The young character was portrayed by LeVar Burton and the older by John Amos in a groundbreaking TV miniseries.

There is a memorial to Kunta Kinte in Annapolis, Maryland. In a notorious incident, the Kunta Kinte plaque was stolen within 48 hours after its installation in 1981, allegedly by the Ku Klux Klan. The plaque was never recovered, but it was replaced within two months.

Haley's novel begins with Kunta's birth in the villiage of Juffure in the Gambia of West Africa in 1750. Kunta is the first of four sons of the Mandinka warrior Omoro and his wife Binta. Haley describes Kunta's strict upbringing and the rigors of manhood training he undergoes.
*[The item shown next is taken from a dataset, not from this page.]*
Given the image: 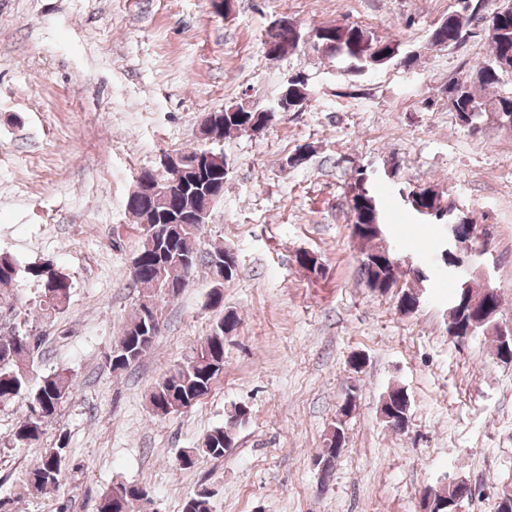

One day in 1767, the young warrior leaves his village to chop wood when his nightmare begins. He is attacked by four white men who knock him out and take him captive. The most horrifying part of Haley's novel is where he describes this event. Kunta awakens to find himself blindfolded, gagged, bound and prisoner of the white men. Haley describes how they humiliate the young warrior by stripping him naked and probing him in every orifice. Haley even describes how Kunta is sexually assaulted and burned with an iron. They even renamed him Toby much to Kunta's dismay. He and others are put on a slave ship for a nightmarish three month journey to America.

Out of 140 Africans, Kunta is one of only 97 who survive the crossing. Even after he arrives in Maryland and is sold to a plantation owner, he never gives up his dreams of freedom and trying to escape, even after part of his foot is chopped off. Kunta eventually marries another slave named Bell and has a daughter named Kizzy. Unfortunately, Kizzy is sold away and Kunta spends his last years in perpetual sorrow.